Liu Wei continued to communicate with Sima Rui from his post, determining who among the officials in court he should promote or remove. The official reasoning for Liu and Dai Yuan's transfers was for them to lead expeditions against the barbarians states in northern China at the time, but Wang Dun suspected that these appointments were specifically targeted at him. He wrote a letter to Liu Wei, inviting him to join forces in a campaign against the north, but Liu Wei rejected his overture and reasserted his own loyalty to the imperial family, which angered Wang.
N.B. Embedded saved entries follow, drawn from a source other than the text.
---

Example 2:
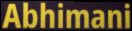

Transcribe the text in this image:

Abhimani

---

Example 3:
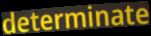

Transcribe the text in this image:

determinate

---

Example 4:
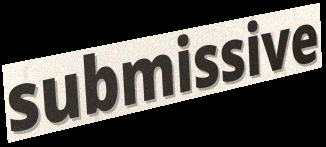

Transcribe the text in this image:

submissive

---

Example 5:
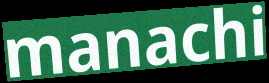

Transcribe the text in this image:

manachi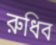
রুধিব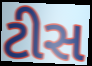
ટીસ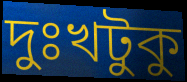
দুঃখটুকু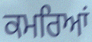
ਕਮਰਿਆਂ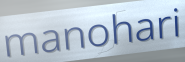
manohari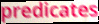
predicates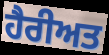
ਹੈਰੀਅਤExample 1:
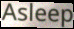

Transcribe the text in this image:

Asleep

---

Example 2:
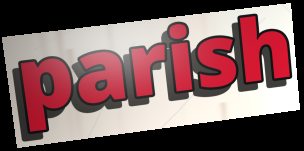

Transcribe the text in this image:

parish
=== Wang Dun's first rebellion ===
In 322, Wang Dun raised an army at Wuchang against the imperial court under the pretext of punishing Liu Wei. He submitted a memorial with a list of Liu Wei's crimes, which includes slandering good officials, oppressing the people and exhausting the national treasury among others. When Wang's army reached Wuhu, he sent another memorial denouncing Diao Xie. Emperor Yuan wanted to personally lead the Six Armies to fight Wang Dun and ordered Dai Yuan and Liu Wei to return to Jiankang with reinforcements. When Liu Wei arrived at Jiankang, he was welcomed by a crowd of civil and military officials, who he spoke to calmly and eloquently. However, when he met Emperor Yuan, he and Diao Xie urged him to execute Wang Dao and the rest of his clan members who were in Jiankang. Emperor Yuan refused, which caused Liu Wei to become fearful for his life.
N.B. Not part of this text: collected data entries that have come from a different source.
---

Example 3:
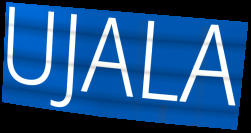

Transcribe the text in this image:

UJALA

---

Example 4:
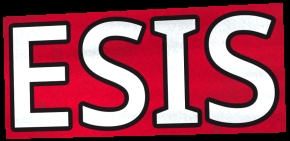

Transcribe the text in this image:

As Wang Dun's forces approached Jiankang, Emperor Yuan ordered Liu Wei to garrison Jincheng. Wang Dun initially wanted to attack Liu, but at the advice of his subordinate Du Hong, he changed his target to Shitou. The commander of Shitou, Zhou Zha (Note: brother of Zhou Qi and son of Zhou Chu), surrendered the city without a fight. Emperor Yuan sent Liu Wei, Diao Xie and the others to recapture Shitou, but they suffered a decisive defeat. Wang capitalized on his victory to enter Jiankang. When Liu Wei and Diao Xie retreated to the palace and met Emperor Yuan at the Taiji Hall (太極殿), he grabbed their hands, wept and urged them to flee Jiankang, providing them with troops to help them escape. Liu Wei then led his wife and several hundred confidants to seek refuge with the Later Zhao dynasty in the north.
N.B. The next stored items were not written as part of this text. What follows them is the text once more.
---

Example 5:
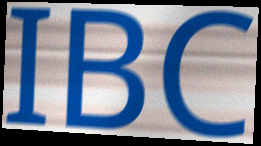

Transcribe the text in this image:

IBC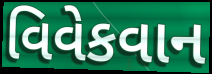
વિવેકવાનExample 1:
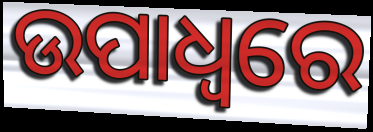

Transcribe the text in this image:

ଉପାଧ୍ଵରେ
== Life in Later Zhao and death ==
The ruler of Later Zhao, Shi Le appointed Liu Wei as the General Who Guards the South and rewarded him a marquisate. He eventually rose to the positions of Assistant Officer of the Household and Grand Tutor of the Crown Prince.

In 333, Shi Le's adoptive brother, Shi Hu seized control of the government after Shi Le's death in August and appointed Liu Wei as his Chief Clerk of the Left. Later that year, the Prince of Hedong, Shi Sheng and Shi Lang (石朗) raised their armies in the Guanzhong and Luoyang to oppose Shi Hu. In the course of the war, Shi Hu's forces under Shi Ting (石挺) suffered a defeat to Shi Sheng's general, Guo Quan at Tong Pass, where Liu Wei was killed in battle.